And there could be more. There are zoologists out there who insist that the northern giraffe is not one species, but three; these people are cheerleaders for the Kordofan giraffe which lives in hard-to-get-to places like Chad and the Central African Republic, the Western giraffe (mostly confined to Niger), and the Nubian giraffe which lives in East Africa but isn’t really happy there. Equally the southern giraffe might be two species –the Angolan giraffe, and the South African giraffe. Which would give us eight.

This is all rather confusing, and somewhat unexpected. This is the Twenty First Century after all. Surely, we know how many species of giraffe there are? But no. It seems we don’t. The fact is, while zoologists can get very worked up about identifying species, giving them names, describing them in guide-books and so on, nature itself tends to get on with things in a much more messy way, content to leave the cataloguing up to us. Most dictionaries define a ‘species’ broadly, or approximately, as ‘a group of living organisms consisting of similar individuals capable of interbreeding,’ and this is an important definition because the idea of a species is a fundamental concept in biology, in the same way, perhaps, as an element is in chemistry, or a date is in history. A species should be something with hard boundaries, about which we can all agree. But take a look again at that definition. ‘Similar’ is a rather vague word to have in a dictionary definition. Is a reticulated giraffe similar to a Masai giraffe? Well yes. Tourists might see both in parts of Kenya and not be aware they’ve seen two different giraffes. But can they interbreed? Now this is harder to establish. We know from studies of giraffe genes that the four species described above have not exchanged genetic material for over a million years. But this doesn’t mean they couldn’t. Maybe they have been separated geographically for so long they haven’t had the opportunity to try. Perhaps if Noah found two frisky, fecund giraffes – one reticulated and the other, say, a Nubian – they might be persuaded to breed. This isn’t an experiment we can readily carry out, and even if we could, there are powerful ethical arguments that would (and should) prevent us. But even if we were, somehow, to cross a Masai and a Nubian giraffe, it wouldn’t necessarily mean they were the same species.

Consider the lion and the tiger. No one would dispute these are different, very distinct species. Yet there exists an animal known as a ‘liger’ which is the offspring of a female tiger and a male lion. (A ‘tigon’ is a similar thing where the parents are the other way around). Ligers and tigons only exist in captivity, and no evidence has ever been found that lions and tigers have ever interbred in the wild (even though their ranges cross in parts of India). We know from genetic studies that lions don’t have tiger genes, or vice versa. There was once an assumption that these liger and tigon hybrids would always be infertile in the way that mules are (a mule is a cross between a horse and a donkey), but this doesn’t seem to be the case. In 2012 a Siberian zoo successfully bred a ‘liliger’ which is the offspring of a lion and a liger.

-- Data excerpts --
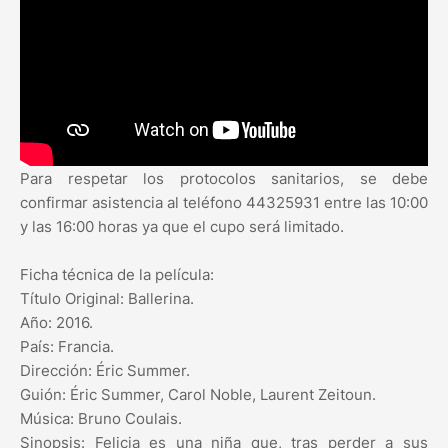
Para respetar los protocolos sanitarios, se debe
confirmar asistencia al teléfono 44325931 entre las 10:00
y las 16:00 horas ya que el cupo será limitado.
Ficha técnica de la película:
Título Original: Ballerina.
Año: 2016.
País: Francia.
Dirección: Éric Summer.
Guión: Éric Summer, Carol Noble, Laurent Zeitoun.
Música: Bruno Coulais.
Sinopsis: Felicia es una niña que, tras perder a sus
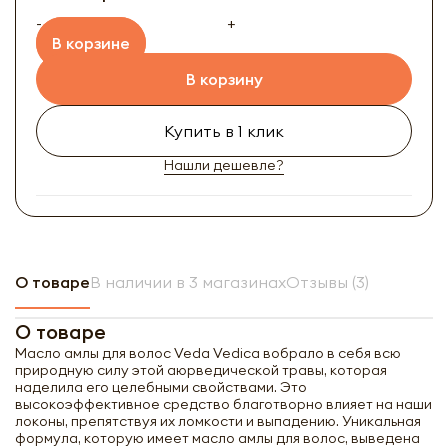
-
+
В корзине
В корзину
Купить в 1 клик
Нашли дешевле?
О товаре
В наличии в 3 магазинах
Отзывы (3)
О товаре
Масло амлы для волос Veda Vedica вобрало в себя всю
природную силу этой аюрведической травы, которая
наделила его целебными свойствами. Это
высокоэффективное средство благотворно влияет на наши
локоны, препятствуя их ломкости и выпадению. Уникальная
формула, которую имеет масло амлы для волос, выведена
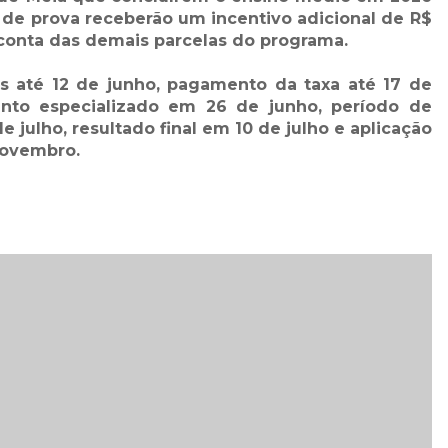
de prova receberão um incentivo adicional de R$
conta das demais parcelas do programa.
s até 12 de junho, pagamento da taxa até 17 de
ento especializado em 26 de junho, período de
e julho, resultado final em 10 de julho e aplicação
novembro.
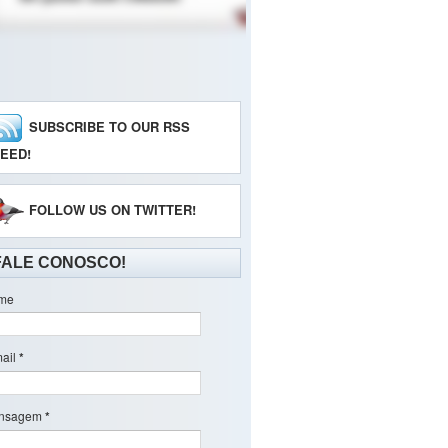
SUBSCRIBE TO OUR RSS
EED!
FOLLOW US ON TWITTER!
FALE CONOSCO!
me
ail
*
nsagem
*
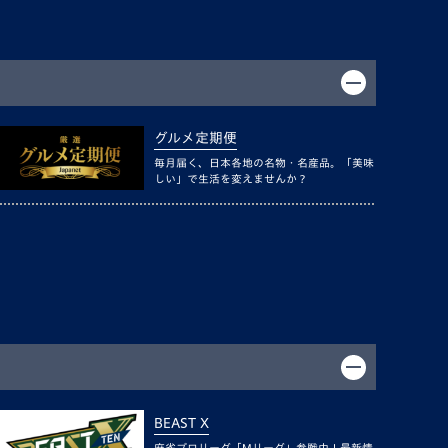
グルメ定期便
毎月届く、日本各地の名物・名産品。「美味
しい」で生活を変えませんか？
BEAST X
麻雀プロリーグ「Mリーグ」参戦中！最新情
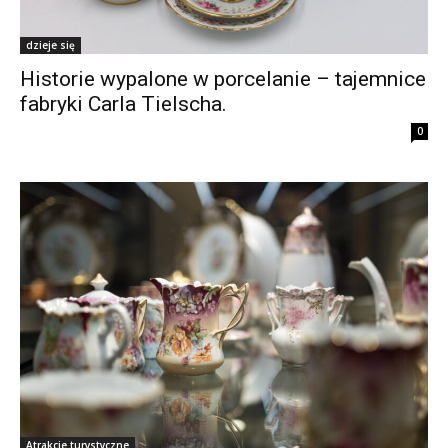
dzieje się
Historie wypalone w porcelanie – tajemnice
fabryki Carla Tielscha.
0
Atrakcje turystyczne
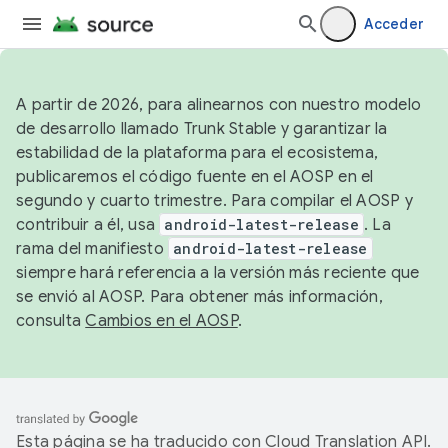
Acceder
A partir de 2026, para alinearnos con nuestro modelo
de desarrollo llamado Trunk Stable y garantizar la
estabilidad de la plataforma para el ecosistema,
publicaremos el código fuente en el AOSP en el
segundo y cuarto trimestre. Para compilar el AOSP y
contribuir a él, usa
android-latest-release
. La
rama del manifiesto
android-latest-release
siempre hará referencia a la versión más reciente que
se envió al AOSP. Para obtener más información,
consulta
Cambios en el AOSP
.
Esta página se ha traducido con
Cloud Translation API
.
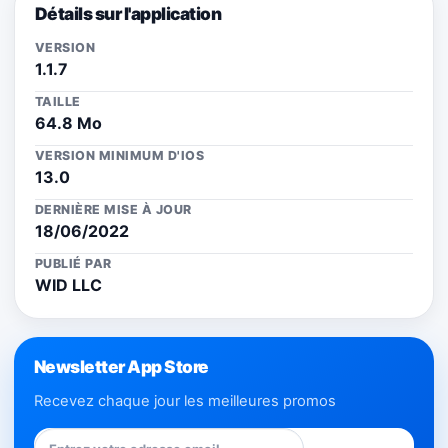
Détails sur l'application
VERSION
1.1.7
TAILLE
64.8 Mo
VERSION MINIMUM D'IOS
13.0
DERNIÈRE MISE À JOUR
18/06/2022
PUBLIÉ PAR
WID LLC
Newsletter App Store
Recevez chaque jour les meilleures promos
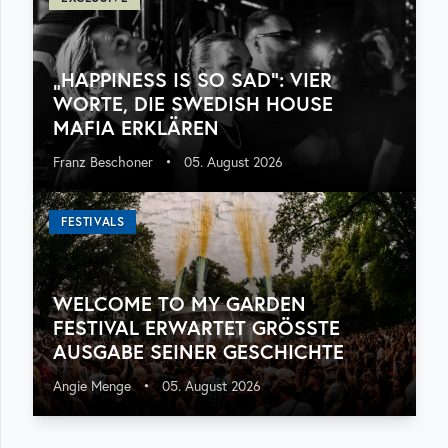
„HAPPINESS IS SO SAD“: VIER
WORTE, DIE SWEDISH HOUSE
MAFIA ERKLÄREN
Franz Beschoner
•
05. August 2026
FESTIVALS
WELCOME TO MY GARDEN
FESTIVAL ERWARTET GRÖSSTE A
USGABE SEINER GESCHICHTE
Angie Menge
•
05. August 2026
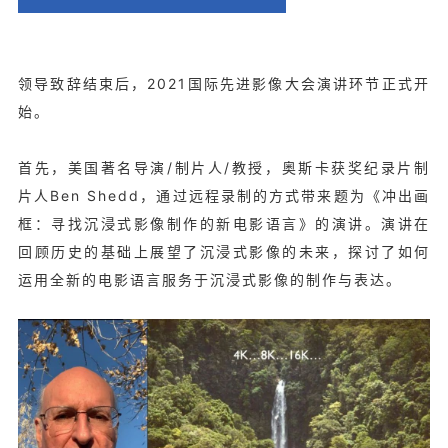
领导致辞结束后，2021国际先进影像大会演讲环节正式开
始。
首先，美国著名导演/制片人/教授，奥斯卡获奖纪录片制
片人Ben Shedd，通过远程录制的方式带来题为《冲出画
框：寻找沉浸式影像制作的新电影语言》的演讲。演讲在
回顾历史的基础上展望了沉浸式影像的未来，探讨了如何
运用全新的电影语言服务于沉浸式影像的制作与表达。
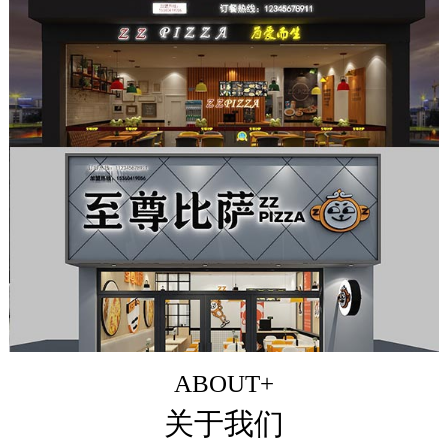
ABOUT+
关于我们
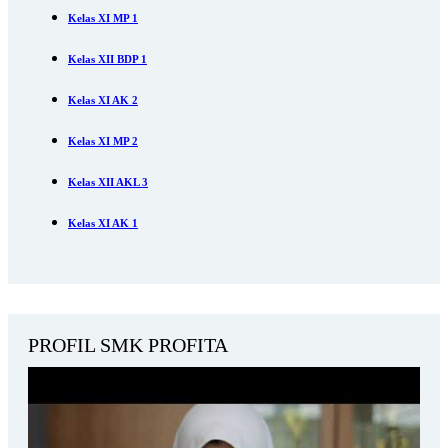
Kelas XI MP 1
Kelas XII BDP 1
Kelas XI AK 2
Kelas XI MP 2
Kelas XII AKL 3
Kelas XI AK 1
PROFIL SMK PROFITA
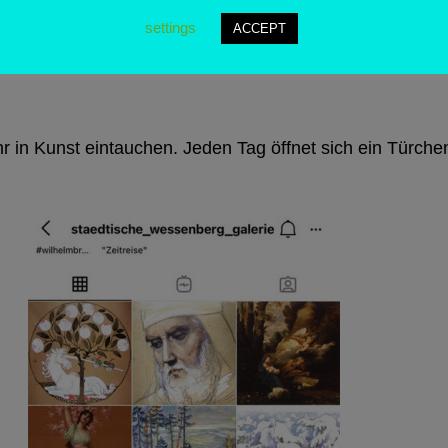
ken, die sonst im Depot versteckt sind.
settings
ACCEPT
r in Kunst eintauchen. Jeden Tag öffnet sich ein Türch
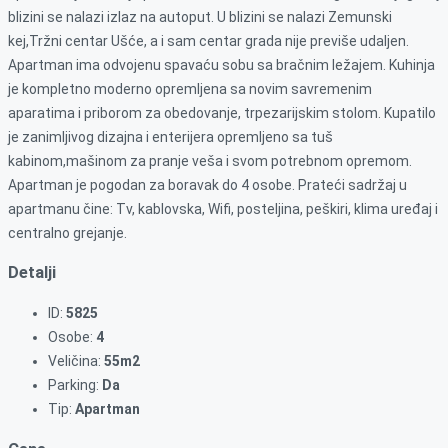
blizini se nalazi izlaz na autoput. U blizini se nalazi Zemunski
kej,Tržni centar Ušće, a i sam centar grada nije previše udaljen.
Apartman ima odvojenu spavaću sobu sa bračnim ležajem. Kuhinja
je kompletno moderno opremljena sa novim savremenim
aparatima i priborom za obedovanje, trpezarijskim stolom. Kupatilo
je zanimljivog dizajna i enterijera opremljeno sa tuš
kabinom,mašinom za pranje veša i svom potrebnom opremom.
Apartman je pogodan za boravak do 4 osobe. Prateći sadržaj u
apartmanu čine: Tv, kablovska, Wifi, posteljina, peškiri, klima uređaj i
centralno grejanje.
Detalji
ID:
5825
Osobe:
4
Veličina:
55m2
Parking:
Da
Tip:
Apartman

-- WHAT YOU NEED TO DO --
Reproduce the giraffe passage word for word from "And there could" to "give us eight.". Rely only on the giraffe passage to do this.

-- ANSWER SPACE --
And there could be more. There are zoologists out there who insist that the northern giraffe is not one species, but three; these people are cheerleaders for the Kordofan giraffe which lives in hard-to-get-to places like Chad and the Central African Republic, the Western giraffe (mostly confined to Niger), and the Nubian giraffe which lives in East Africa but isn’t really happy there. Equally the southern giraffe might be two species –the Angolan giraffe, and the South African giraffe. Which would give us eight.